Sometimes a boundary problem is reflected not about crossing a boundary but rather dealing with one that is totally inflexible and impenetrable. Often such a person was hurt so deeply once upon a time that their boundary is like a fortress. The song from Sondheim which the choir (will sing, sang) this morning has these lyrics: Someone hold me too close, somebody hurt me too deep, somebody ruin my sleep and make me aware of being alive. If it takes all that to make someone aware of being alive, if it doesn't take the fall of just one single leaf from an autumn oak, then I'd say the boundaries are not only inappropriate, they are being worn too tight.

I've spoken of unhealthy boundaries, but what do healthy boundaries look like?

Healthy boundaries are those that enable us to test or engage our experiences, and not retreat behind a wall of fantasy or wishes. Healthy boundaries enable us to take responsibility for what we are truly responsible for, our own happiness, not the happiness of others we are trying to rescue. Healthy boundaries are flexible, yes, but strong. In the wonderful phrase of psychologist John Stibbs, healthy boundaries enable us to "flourish in our own uniqueness." Healthy boundaries allow us to let others triumph or fall on their own terms. Healthy boundaries allow us not to beg our self-esteem from others. They keep us from turning hugs into blessings, or friendship into trophies. They help us to face manipulation or control in a relationship, and to confront it and not let it continue. Healthy boundaries enable us to join with others to find solutions to problems, so we don't carry the whole world on our back. They help us build trust in ourselves and in others, and to generate good self-images without having to beg such things from others.

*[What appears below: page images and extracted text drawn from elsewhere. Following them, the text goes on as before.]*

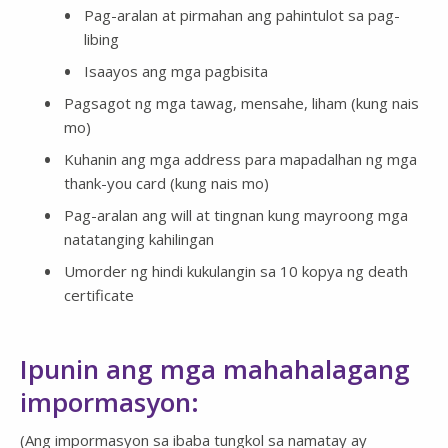
Pag-aralan at pirmahan ang pahintulot sa pag-
libing
Isaayos ang mga pagbisita
Pagsagot ng mga tawag, mensahe, liham (kung nais
mo)
Kuhanin ang mga address para mapadalhan ng mga
thank-you card (kung nais mo)
Pag-aralan ang will at tingnan kung mayroong mga
natatanging kahilingan
Umorder ng hindi kukulangin sa 10 kopya ng death
certificate
Ipunin ang mga mahahalagang
impormasyon:
(Ang impormasyon sa ibaba tungkol sa namatay ay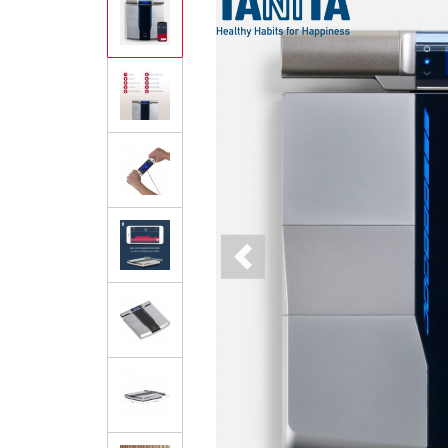
Previous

Healthy boundaries are where we begin and where we leave off, in Bolt's beautiful words.

Love is still love, compassion is still compassion, and communion with others is the source of so much joy and gladness in life. But I am here to say that the agency called the boundary can also be a great source of joy, great joy. And for communities of women and men and children, like this one, boundaries are our safety, our structure and our dignity. And I cannot pray for this community anything more wonderful than that.

Litany: [Next][back to top]

Yes to the breathing that keeps us alive.
Yes to the clouds lit by the noon sun.
Yes to autumn gourds and fresh apples.
Yes to children's laughter and play.
Yes to the dream of lions reclining with lambs.
Yes to telling the truth.
Yes to each other, always, with boundaries.
No to the lack of breathing that signs our fears.
No to the false guilt which pulls us down.
No to the rattling of sabers, & hissing of threats.
No to denial and songs left unsung.
No to excuses for why cruelty is necessary.
No to the twisting of truths.
No to assumptions and presumptions.
Yes to life, its joys and sorrows,
its disappointments and recovery,
its beauty and brokenness,
all touched by you, O Love,
our best end and best means.

Blessing: [back to top]

Since the Nobel Prizes were given this week, I want to bless us with words from two winners:  Kertesz Imre, Literature Prize, and Jimmy Carter, Peace Prize.

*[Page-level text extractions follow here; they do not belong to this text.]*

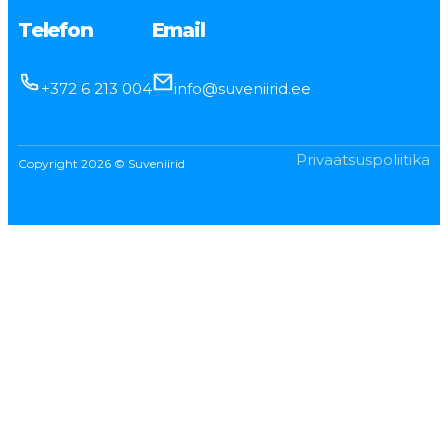
Telefon
Email
+372 6 213 004
info@suveniirid.ee
Privaatsuspoliitika
Copyright 2026 © Suveniirid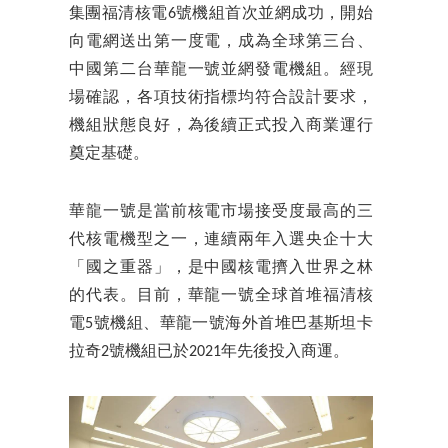
集團福清核電6號機組首次並網成功，開始
向電網送出第一度電，成為全球第三台、
中國第二台華龍一號並網發電機組。經現
場確認，各項技術指標均符合設計要求，
機組狀態良好，為後續正式投入商業運行
奠定基礎。
華龍一號是當前核電市場接受度最高的三
代核電機型之一，連續兩年入選央企十大
「國之重器」，是中國核電擠入世界之林
的代表。目前，華龍一號全球首堆福清核
電5號機組、華龍一號海外首堆巴基斯坦卡
拉奇2號機組已於2021年先後投入商運。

from Kertesz Imre's novel Fateless:

"If there is such a thing as fate, then there is no freedom…if there is freedom, then there is no fate. At that moment, I stopped to take a breath, and knew that WE OURSELVES are fate."

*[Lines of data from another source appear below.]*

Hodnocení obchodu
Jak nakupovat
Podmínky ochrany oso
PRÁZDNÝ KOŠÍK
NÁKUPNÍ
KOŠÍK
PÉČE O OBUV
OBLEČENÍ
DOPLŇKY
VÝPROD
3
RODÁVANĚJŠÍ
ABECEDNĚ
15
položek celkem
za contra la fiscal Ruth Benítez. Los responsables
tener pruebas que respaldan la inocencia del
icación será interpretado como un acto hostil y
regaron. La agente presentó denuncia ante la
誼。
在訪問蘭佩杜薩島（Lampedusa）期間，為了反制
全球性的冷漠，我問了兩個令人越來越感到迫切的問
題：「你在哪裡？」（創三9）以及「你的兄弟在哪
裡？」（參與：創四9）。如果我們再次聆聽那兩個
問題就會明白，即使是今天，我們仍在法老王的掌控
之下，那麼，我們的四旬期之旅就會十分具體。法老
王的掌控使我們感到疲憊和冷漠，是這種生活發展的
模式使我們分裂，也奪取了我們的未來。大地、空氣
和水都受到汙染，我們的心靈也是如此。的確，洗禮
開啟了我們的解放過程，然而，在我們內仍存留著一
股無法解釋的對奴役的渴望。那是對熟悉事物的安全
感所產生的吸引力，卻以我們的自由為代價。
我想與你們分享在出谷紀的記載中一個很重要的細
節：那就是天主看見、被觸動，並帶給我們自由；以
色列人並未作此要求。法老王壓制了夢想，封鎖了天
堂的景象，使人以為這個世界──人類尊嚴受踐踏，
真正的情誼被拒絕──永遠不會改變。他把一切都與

Jimmy Carter, in his Nobel Acceptance, offered these remarkable words:

"People everywhere share the same dream of a caring international community that prevents war and oppression. During the past two decades, my concept of human rights has grown to include not only the rights to live in peace, but also to adequate health care, shelter, food, and to economic opportunity."

Amen to that.

So, having heard these words, I bless you this way: As we say yes and mean yes, as we say no and mean no, we slowly earn our freedom to become the fate of the world. And thus, coming to know where we begin and where we leave off, may we together insist on a world of peace and justice for all people on earth, beginning with ourselves. Amen.